## Dataset records

-.-.-

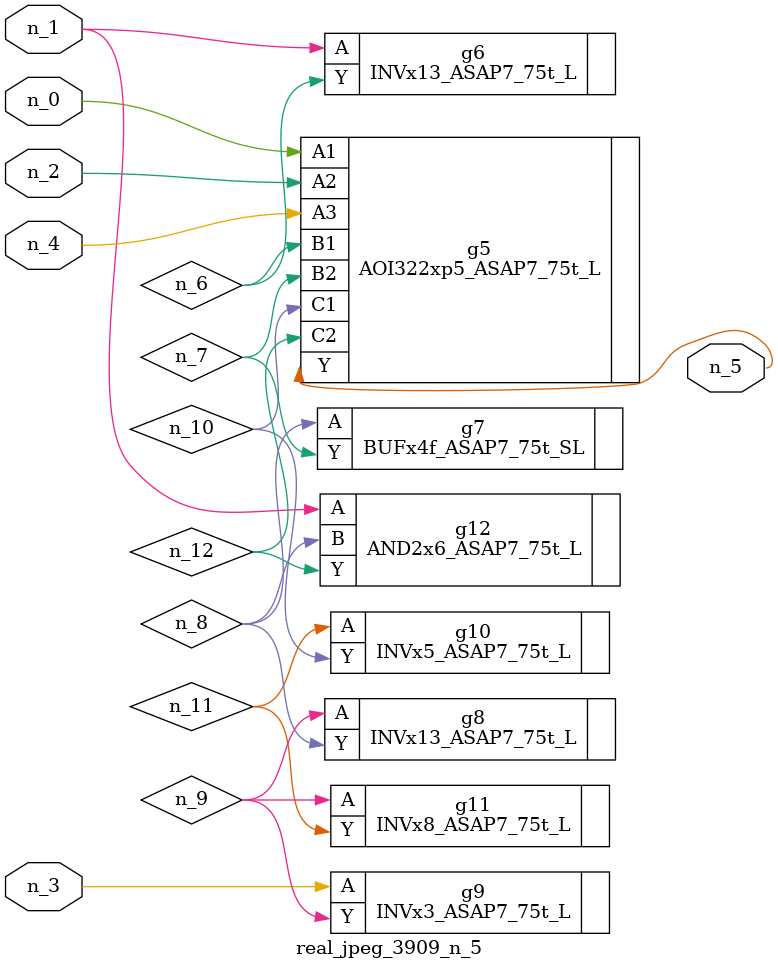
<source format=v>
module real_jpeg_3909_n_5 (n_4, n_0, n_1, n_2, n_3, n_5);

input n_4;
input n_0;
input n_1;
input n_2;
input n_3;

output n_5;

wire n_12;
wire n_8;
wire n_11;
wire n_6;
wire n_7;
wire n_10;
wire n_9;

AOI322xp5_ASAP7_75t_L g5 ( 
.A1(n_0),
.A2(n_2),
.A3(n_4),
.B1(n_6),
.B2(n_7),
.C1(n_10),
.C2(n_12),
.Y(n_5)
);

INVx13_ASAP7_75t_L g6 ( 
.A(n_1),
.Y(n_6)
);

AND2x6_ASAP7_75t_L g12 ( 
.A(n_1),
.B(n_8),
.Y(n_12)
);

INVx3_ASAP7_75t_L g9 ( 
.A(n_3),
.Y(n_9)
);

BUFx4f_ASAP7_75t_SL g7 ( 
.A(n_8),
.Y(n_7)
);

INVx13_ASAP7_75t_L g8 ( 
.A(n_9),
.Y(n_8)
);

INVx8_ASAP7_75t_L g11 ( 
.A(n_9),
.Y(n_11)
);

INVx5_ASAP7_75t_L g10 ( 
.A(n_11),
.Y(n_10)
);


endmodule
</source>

-.-.-

Each entry should be copied exactly as written, though any pictures stay out.

<source format=v>
module real_jpeg_3909_n_5 (n_4, n_0, n_1, n_2, n_3, n_5);

input n_4;
input n_0;
input n_1;
input n_2;
input n_3;

output n_5;

wire n_12;
wire n_8;
wire n_11;
wire n_6;
wire n_7;
wire n_10;
wire n_9;

AOI322xp5_ASAP7_75t_L g5 ( 
.A1(n_0),
.A2(n_2),
.A3(n_4),
.B1(n_6),
.B2(n_7),
.C1(n_10),
.C2(n_12),
.Y(n_5)
);

INVx13_ASAP7_75t_L g6 ( 
.A(n_1),
.Y(n_6)
);

AND2x6_ASAP7_75t_L g12 ( 
.A(n_1),
.B(n_8),
.Y(n_12)
);

INVx3_ASAP7_75t_L g9 ( 
.A(n_3),
.Y(n_9)
);

BUFx4f_ASAP7_75t_SL g7 ( 
.A(n_8),
.Y(n_7)
);

INVx13_ASAP7_75t_L g8 ( 
.A(n_9),
.Y(n_8)
);

INVx8_ASAP7_75t_L g11 ( 
.A(n_9),
.Y(n_11)
);

INVx5_ASAP7_75t_L g10 ( 
.A(n_11),
.Y(n_10)
);


endmodule
</source>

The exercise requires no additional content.